I am often asked how I created my journals. Not the actual content, but how I design, print and share everything. It’s reached the point where writing out the same response without ‘saving it’ has taken its toll and my flesh would love to shout ‘ASK GOOGLE’ to the next person who asks me how I create my journals…because that’s exactly what I did!
Before I briefly share my method, my cheeky, frank yet necessary message is: It is incredibly important to do your own research…please ask google, watch a ‘how to’ YouTube video. Embrace the trial and error process, because it is such a great way to learn and refine your approach to any task before you. I will share how I did things…but do not take my way as the only way or the right way. Finally, just because someone else has done something similar to what you would like to do, does not mean that you are exempt or disallowed from doing it too. No one will do it like you or have the same impact as you. Support those who have gone before you, but know that you are not limited to their creative expression.
I create everything myself! From the cover design, interior design, to the written content. I have always been resourceful and when I know that I have the capacity and the resources to do something myself, I will always choose DIY over outsourcing a task. These were my essential resources for designing:
- Adobe Creative Cloud subscription (£) (mainly Adobe Illustrator, Adobe InDesign, Adobe Acrobat Reader)
- Microsoft Word
Nobody taught me how to use Adobe applications except YouTube and myself through playing around and learning via trial and error! So back to my first point…do your research, use YouTube ‘how to’ videos. I certainly won’t be detailing my entire designing process because I’m not a graphic designer, but I will point you in the right direction!
There are a number of free tools for designing covers (ask Google), however, for me, none have the functionality and options quite like Adobe Creative Cloud! It allows me to save my font type, colour palette and general settings, which cuts down my design time. The software is made for designing prints, which makes everything I create look clean, professional and fit for purpose. Moreover, Adobe allows you to create the exact measurements and settings required needed for the printers!
I used good old Microsoft word for the written content and simply converted it to a PDF file. I was then able to merge my exterior cover designs (which were in Adobe PDF format) with the written part of my journal to eventually create one file for printing.

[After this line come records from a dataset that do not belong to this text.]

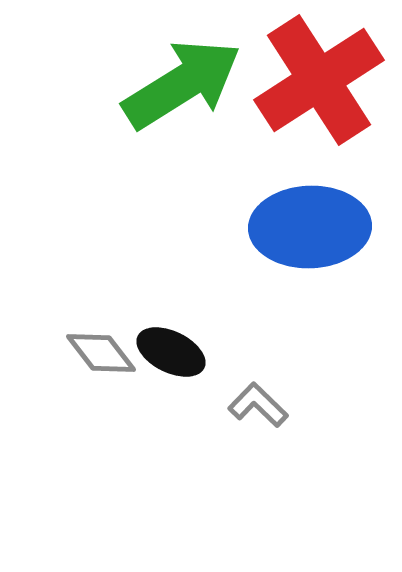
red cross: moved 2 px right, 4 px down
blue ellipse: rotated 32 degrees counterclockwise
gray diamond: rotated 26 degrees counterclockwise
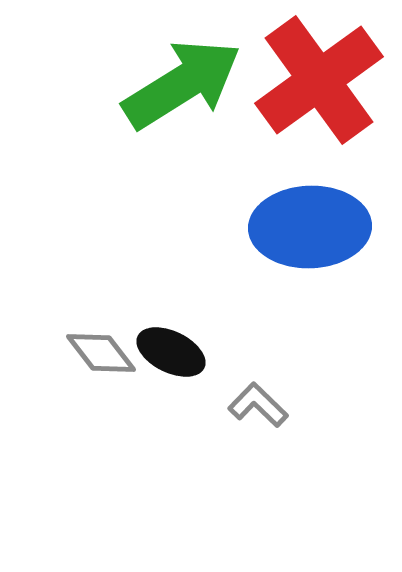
red cross: rotated 3 degrees counterclockwise
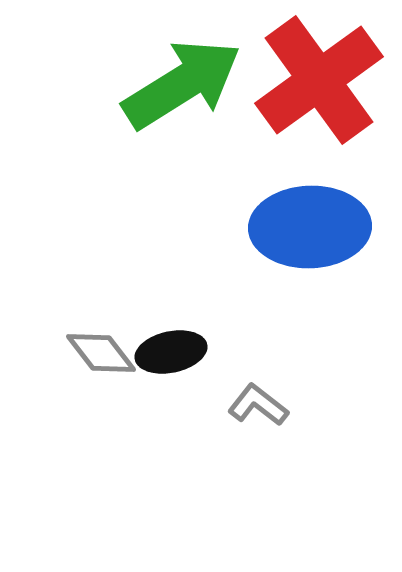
black ellipse: rotated 38 degrees counterclockwise
gray L-shape: rotated 6 degrees counterclockwise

Printing my journals is the easiest part of the process, however, there are certain elements of the printing process which require close attention. Firstly, your essential resources for printing are:
- Money (£££)
- Printing company
- Clear communication
Use Google to find printing companies in your area and send them your draft design to receive quotes on how much printing would cost per journal (+VAT)! In requesting a quote, you must be clear about how you want your journal to look, for example, whether you’d like it wiro-bound or saddle-stitch book bound; softback or hardback and so on. You must also have a fair idea of how man you would like to print as for most printers, the cost per journal decreases as the quantity of the order increases. Finally, you need money. Printing fair to high-quality journals is not cheap, so have your capital ready ahead of printing!

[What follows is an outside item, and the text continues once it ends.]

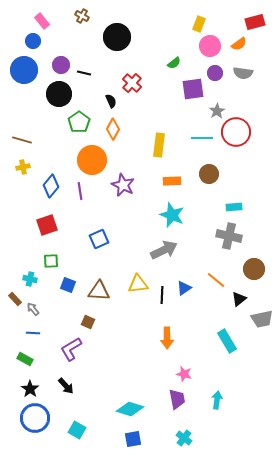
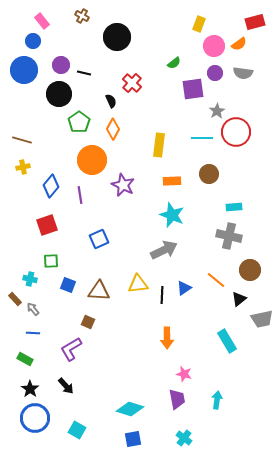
pink circle at (210, 46): moved 4 px right
purple line at (80, 191): moved 4 px down
brown circle at (254, 269): moved 4 px left, 1 px down
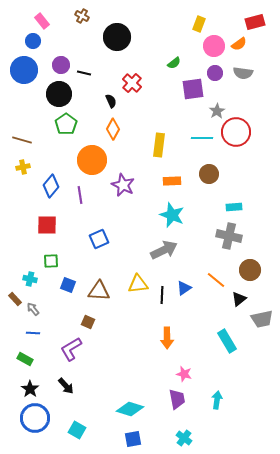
green pentagon at (79, 122): moved 13 px left, 2 px down
red square at (47, 225): rotated 20 degrees clockwise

- You provide the stock of products; in this case, journals, and Amazon will fulfil any order (ie. they will ship it, at a cost to you)
- You keep the stock of products and you fulfil the order by providing the postage and packaging which has been paid for by the customer. (Still, pay a small fee to Amazon per order)
I actually love to pack and post my journals. I use the Royal Mail Online Postage service, which saves me having to trek to the post office to buy stamps or join a queue. I haven’t thought about selling via eBay or creating an online store like ‘Shopify’, but these are also options if they fit your clientele. Finally, sell your journal at your chosen price! Factor in the time, effort and cost of production. My journals cost between £7-10 to produce; depending on how many I order in one stock order, the colours, additional foiling and so on. There are times when I give out journals at a discounted price, and there are times when they remain full price. Do as you’re led when it comes to ‘selling’. Obviously, don’t make a poor quality journal with a hefty price tag. Be wise.
So this is the part where I should say, ‘if you have any questions do let me know’. But I’m sure you all have gathered the gist by now. Ask Google! Haha, love y’all. God Bless all your endeavours!